Return the records below in full. Keep every word exact and skip the images.

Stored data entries
=====
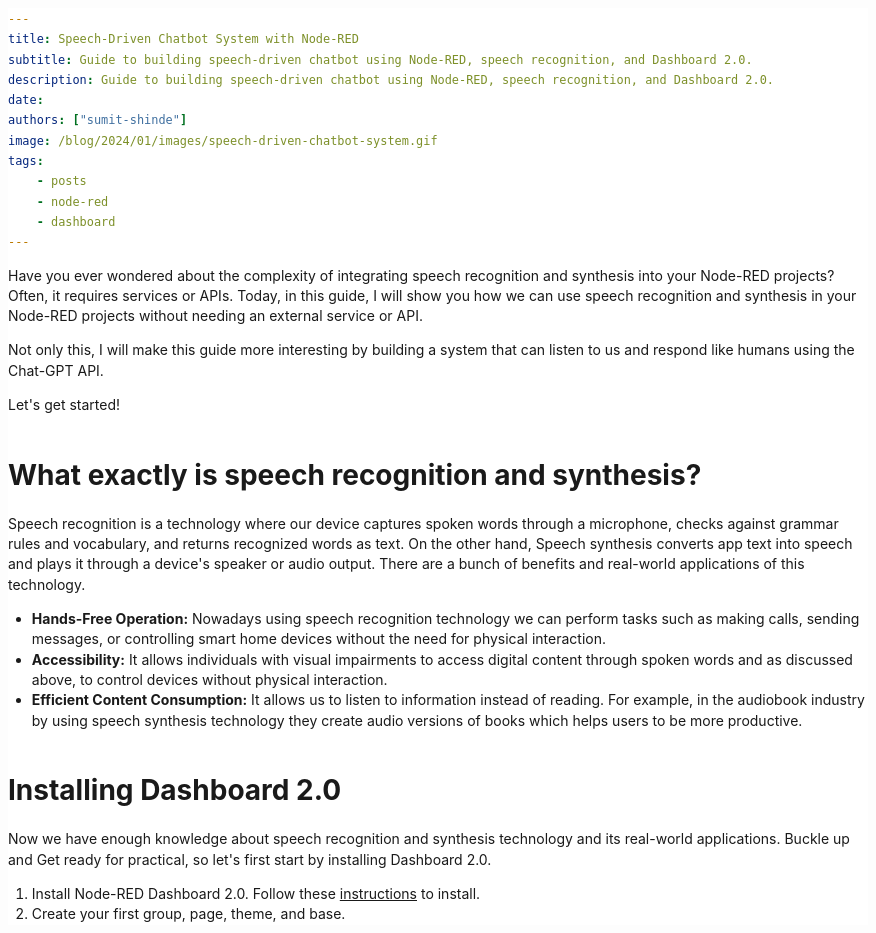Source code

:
 ```yaml
---
title: Speech-Driven Chatbot System with Node-RED
subtitle: Guide to building speech-driven chatbot using Node-RED, speech recognition, and Dashboard 2.0.
description: Guide to building speech-driven chatbot using Node-RED, speech recognition, and Dashboard 2.0.
date: 
authors: ["sumit-shinde"]
image: /blog/2024/01/images/speech-driven-chatbot-system.gif
tags:
    - posts
    - node-red
    - dashboard
---
```


Have you ever wondered about the complexity of integrating speech recognition and synthesis into your Node-RED projects? Often, it requires services or APIs. Today, in this guide, I will show you how we can use speech recognition and synthesis in your Node-RED projects without needing an external service or API.  

Not only this, I will make this guide more interesting by building a system that can listen to us and respond like humans using the Chat-GPT API.

Let's get started!



# What exactly is speech recognition and synthesis?

Speech recognition is a technology where our device captures spoken words through a microphone, checks against grammar rules and vocabulary, and returns recognized words as text. On the other hand, Speech synthesis converts app text into speech and plays it through a device's speaker or audio output. There are a bunch of benefits and real-world applications of this technology.

- **Hands-Free Operation:** Nowadays using speech recognition technology we can perform tasks such as making calls, sending messages, or controlling smart home devices without the need for physical interaction.
- **Accessibility:** It allows individuals with visual impairments to access digital content through spoken words and as discussed above, to control devices without physical interaction.
- **Efficient Content Consumption:** It allows us to listen to information instead of reading. For example, in the audiobook industry by using speech synthesis technology they create audio versions of books which helps users to be more productive.

# Installing Dashboard 2.0 

Now we have enough knowledge about speech recognition and synthesis technology and its real-world applications. Buckle up and Get ready for practical, so let's first start by installing Dashboard 2.0. 

1. Install Node-RED Dashboard 2.0. Follow these [instructions](https://dashboard.flowfuse.com/getting-started.html) to install.
2. Create your first group, page, theme, and base.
=====
▸ Solution
Source code

:
 ```yaml
---
title: Speech-Driven Chatbot System with Node-RED
subtitle: Guide to building speech-driven chatbot using Node-RED, speech recognition, and Dashboard 2.0.
description: Guide to building speech-driven chatbot using Node-RED, speech recognition, and Dashboard 2.0.
date: 
authors: ["sumit-shinde"]
image: /blog/2024/01/images/speech-driven-chatbot-system.gif
tags:
    - posts
    - node-red
    - dashboard
---
```


Have you ever wondered about the complexity of integrating speech recognition and synthesis into your Node-RED projects? Often, it requires services or APIs. Today, in this guide, I will show you how we can use speech recognition and synthesis in your Node-RED projects without needing an external service or API.  

Not only this, I will make this guide more interesting by building a system that can listen to us and respond like humans using the Chat-GPT API.

Let's get started!



# What exactly is speech recognition and synthesis?

Speech recognition is a technology where our device captures spoken words through a microphone, checks against grammar rules and vocabulary, and returns recognized words as text. On the other hand, Speech synthesis converts app text into speech and plays it through a device's speaker or audio output. There are a bunch of benefits and real-world applications of this technology.

- **Hands-Free Operation:** Nowadays using speech recognition technology we can perform tasks such as making calls, sending messages, or controlling smart home devices without the need for physical interaction.
- **Accessibility:** It allows individuals with visual impairments to access digital content through spoken words and as discussed above, to control devices without physical interaction.
- **Efficient Content Consumption:** It allows us to listen to information instead of reading. For example, in the audiobook industry by using speech synthesis technology they create audio versions of books which helps users to be more productive.

# Installing Dashboard 2.0 

Now we have enough knowledge about speech recognition and synthesis technology and its real-world applications. Buckle up and Get ready for practical, so let's first start by installing Dashboard 2.0. 

1. Install Node-RED Dashboard 2.0. Follow these [instructions](https://dashboard.flowfuse.com/getting-started.html) to install.
2. Create your first group, page, theme, and base.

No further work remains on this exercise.